The seats.io API is rate limited, to keep the servers running smoothly when they receive an extremely high number of requests.
API calls are either part of the priority lane or the regular lane. The ones in the priority lane are limited to 100 concurrent requests per seats.io account. That means that 100 requests in the priority lane can be active at any given time (per account).
Priority calls can be used during ticket sales:
- creating a session token
- rendering a chart
- booking or holding objects
Other calls (in the regular lane) are limited to 10 concurrent requests per account. Those are calls not directly related to selling tickets. For example:
- reporting calls
- creating events
- retrieving workspaces
API calls belong to the regular lane, unless otherwise noted in the documentation.
What happens when I hit the rate limit?
When you make too many simultaneous requests, the API answers with status code
429 - Too Many Requests.
Note that this is not a limit on the number of concurrent ticket buyers (see below).
Also, we don't enforce a maximum on the number of requests per second. It's perfectly fine to do hundreds of fast calls per second, as long as you respect the limit of 100 concurrent requests.
How many ticket buyers can enter my site?

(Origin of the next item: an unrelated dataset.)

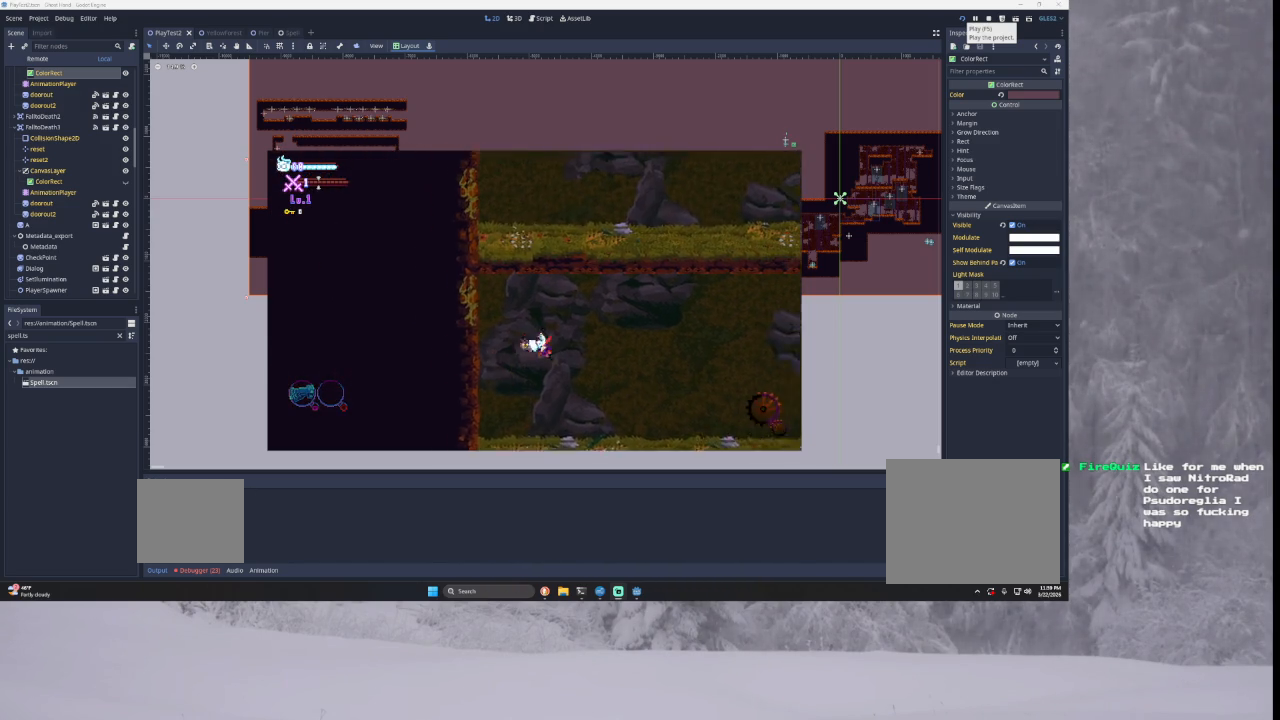
{"buttons": [], "left_stick": "down", "right_stick": "center", "events": [[100, "TRIANGLE", "up"], [300, "START", "down"], [300, "left_stick", "center"], [433, "START", "up"], [500, "left_stick", "down"]]}
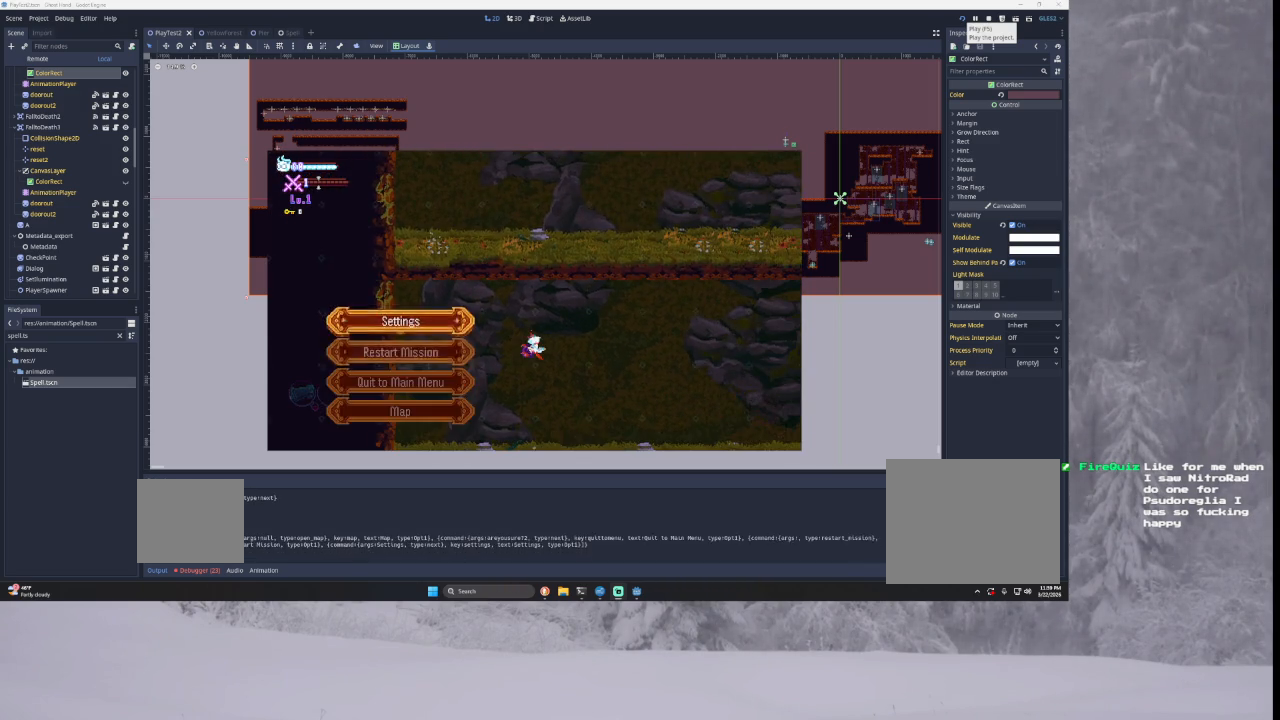
{"buttons": ["SQUARE"], "left_stick": "center", "right_stick": "center", "events": [[100, "left_stick", "center"], [167, "left_stick", "down"], [267, "left_stick", "center"], [300, "SQUARE", "down"], [400, "SQUARE", "up"], [500, "SQUARE", "down"]]}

In-browser calls by rendered charts (e.g. to create a hold token, or to hold a seat) also count towards the rate limit - not just API calls from your server to seats.io.
100 concurrent requests corresponds to about 100 renderings and 200 booked places per second. In other words: 100 new ticket buyers can enter your site every second and book or hold 2 places, without hitting the concurrent requests rate limit.
Since not all ticket buyers will be holding or releasing places at exactly the same time, 1.000s of people will be able to simultaneously look at the same chart without hitting the rate limit.
Be aware: this depends on a number of factors, such as the size of the chart, whether social distancing rules are in place, other API calls you're doing etc. So it's very important to do proper load testing before you go live.
Calls to book best available seats take a little longer than normal booking calls, meaning you'll be able to do only about 100 requests per second instead of 200, before hitting the rate limit.
As a practical example, suppose 2.500 ticket buyers are simultaneously looking at the same chart.
If we assume they select 4 places on average, and sessions are enabled, that amounts to 5 API calls per user: 1 call to create the hold token + 4 calls to hold the places.
Furthermore, suppose each user takes about a minute to select his places.
That means 5 x 2.500 API calls per minute, or about 200 per second - which we'll be able to handle without hitting the rate limit.
Handling rate limited requests
429 should be handled by a retry mechanism.
You could build that yourself (e.g through exponential backoff), or just use our api client libraries. They have exponential backoff built-in.
So if you use one of these, then you don't have to do anything: the client library will automatically and repeatedly retry requests that fail with status 429.
Higher rate limit
Expecting a higher load than what we allow on our shared instance? A dedicated seats.io server might be an option. Please get in touch.
Rate limit on test accounts
If you haven't yet subscribed to a paid plan, you're on a test account. In that case, your API rate limit is 10 concurrent requests instead of 100.
A word about batch jobs
The rate limiting, as described above, is tailored to allow the largest possible throughput without compromising the overall system performance. It is not tailored to giving all seats.io users all capacity at all times.
That's why it's important to avoid running high-frequency batch jobs that call endpoints in bulk against our API. Your account may be suspended if such jobs compromise our system or its performance.
When you find yourself implementing a batch job that will call the seats.io API at regular intervals, you should first ask yourself whether you really need it. In 99% of the cases, there's a better, more elegant solution. Feel free to reach out to support if you need help with this.
Second, it's absolutely crucial to carefully consider the volume and frequency of API calls before implementing them in a batch job. The batch size should be small (< 10) and the execution frequency should be low (expressed in terms of hours, not in terms of minutes or seconds).
TL;DR - Don't run high-frequency batch jobs against our API. Your account will get suspended.